Thanks to you all for your feedback ! It’s really interesting to have a look at your experiences. As for our TTC discernment, it’s going its own way, we’ll see where this leads us, but anyway, even if we didn’t decide on TTC right away, there’s no way we would wait till we’re 30 to get at it.
[quote="Em_in_FL, post:2, topic:194902"]
I was married at age 22, and had our first child at age 24 (day after our 2nd anniversary)... and even at my "young and spry" age - it's tough, I'm not gonna lie... but my DH (despite his "advanced age") was really the one that PUSHED me out of my exhaustion to get out and still LIVE regardless of the fact that we're toting a pile of kids along!
So that that extent... no, I don't think age makes a huge difference (since my "older" husband was the one pushing us to GET OUT and still LIVE)... but simply, pure motivation.

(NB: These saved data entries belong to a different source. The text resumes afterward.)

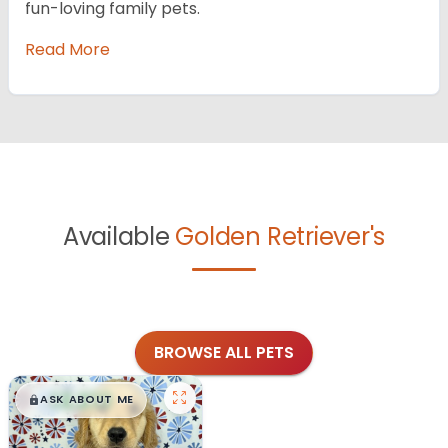
fun-loving family pets.
Read More
Available
Golden Retriever's
BROWSE ALL PETS
$
,
99
█
█
ASK ABOUT ME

Frankly, you just have to DO it! Sometimes it gets complicated and challenging to go on vacation and travel and see the historical sites and museums with a busy brood... but it's certainly not impossible! You just have to have the motivation! :)

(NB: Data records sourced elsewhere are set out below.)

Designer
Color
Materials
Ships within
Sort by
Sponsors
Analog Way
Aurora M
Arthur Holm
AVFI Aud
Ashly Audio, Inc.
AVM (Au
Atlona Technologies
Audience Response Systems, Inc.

It sounds to me like your husband is a lot like mine... who loves to get out and travel and see the world... so, as long as he maintains that proactive motivation into parenthood - it'll work out just fine!

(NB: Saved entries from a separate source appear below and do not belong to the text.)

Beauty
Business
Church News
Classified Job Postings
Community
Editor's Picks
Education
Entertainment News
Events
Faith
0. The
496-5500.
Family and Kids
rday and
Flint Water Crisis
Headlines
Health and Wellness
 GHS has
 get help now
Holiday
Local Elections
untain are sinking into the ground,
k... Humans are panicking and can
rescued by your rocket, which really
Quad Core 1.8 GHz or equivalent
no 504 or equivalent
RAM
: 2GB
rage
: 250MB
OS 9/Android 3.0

Certainly don't let that be something that will hold you back from having children! After a while, it gets kind of lonely doing all that traveling and such with just 2! ;)
Yes, Em, thanks for your feedback, indeed it seems like both our husbands are quite alike. And indeed motivation is a key factor here, so I did my best to reassure him I was motivated and we would manage.
And I’m sooo with you on the “After a while, it gets kind of lonely doing all that traveling and such with just 2” thing, that’s exactly what hit me after we went back from Compostela: I feel we have had our share of “just the 2 of us doing stuff everyday”, and that it would be great to mix a third party (and then a fourth, a fifth,…) into it. DH still feels perfectly ok with the “just the 2 of us” thing, and didn’t expect me to suddenly feel differently about it, so… let’s see if he comes around.
[quote="puzzleannie, post:3, topic:194902"]
let me introduce you to the fascinating world of babysitters. how many parents do you know, actually? surely all of them cannot be tied at home 24/7 and utterly devoid of any cultural life and have not ceased conjugal relations entirely.
I’m totally with you on that !!! I know some people can’t separate from their children, but I / We already agree that we won’t refrain from using babysitters. I don’t have any problem with that since I was one, yearlong, myself.
But well, babysitters can only do so much: there are no use if we want to go travelling around, and I would much rather just take the baby with us for our routine Sunday-afternoon 2 hours in the Louvre.
[quote="MamaJewel, post:9, topic:194902"]
Culture is important to us too. While we go out as a couple, we also enjoy taking the children to age appropriate events at the theater, museum, etc So we get our fill there.
Like with anything in life, there has to be balance. If we are creative as parents, we have a lot of fun. Children don't have to be a prison sentence.
Yeah, I’m totally with you on that. DH definitely wants to share culture with our kids, too ! And I’m in the process of persuading him having the first one now won’t be a prison sentence.
[quote="smallcat, post:10, topic:194902"]
Reliable babysitters, grandparents, mother's helpers- all are key. I've had kids in my mid-twenties through the present (pushing 40) and can honestly say I don't have any less energy now than I did then. If anything, I'm more laid back and flexible about things because I don't fret about all the details like I did when I was a new mom. For example, I used to really stress about the baby having a bad night of sleep: is this the start of a pattern? will she do it every night? is it because we spent too long at the park this afternoon? what will her naps be like now? what if I get pregnant soon and she's still waking up every hour and I'm so exhausted I go into preterm labor? Now I realize everything's mutable, life is short, and I'm more likely to roll with it.
Yes, you’re right. Babysitters, definitely. Grandparents, probably less in our everyday life since they’re living several hours away from us (and we don’t plan on moving nearer to them. I stick by my mother’s motto : “the best for a healthy relationship with in-laws are 500 km between you and them”). I have no idea what we can expect from DH’s parents (his mother was not very maternal to her own kids, so no idea whether or not she will be happy to look after her grandchildren), but my mother has already stated she would enable my siblings and I to endow them with our children one whole week every year so that we’d be able to simply get away (as I’ve got 6 siblings, this means that ultimately my parents will have 7 full weeks of taking care of little children a year)
As to the laid back issue, well, of course I know this may very well change once I will be confronted to the situation for real, but I think I won’t be the anxious-type of mother. I’m not anxious at all in my everyday life, and I’ve got sufficient experience as a babysitter with children of all ages at the same time (used to care for a family of 7 in my last high school / first university year).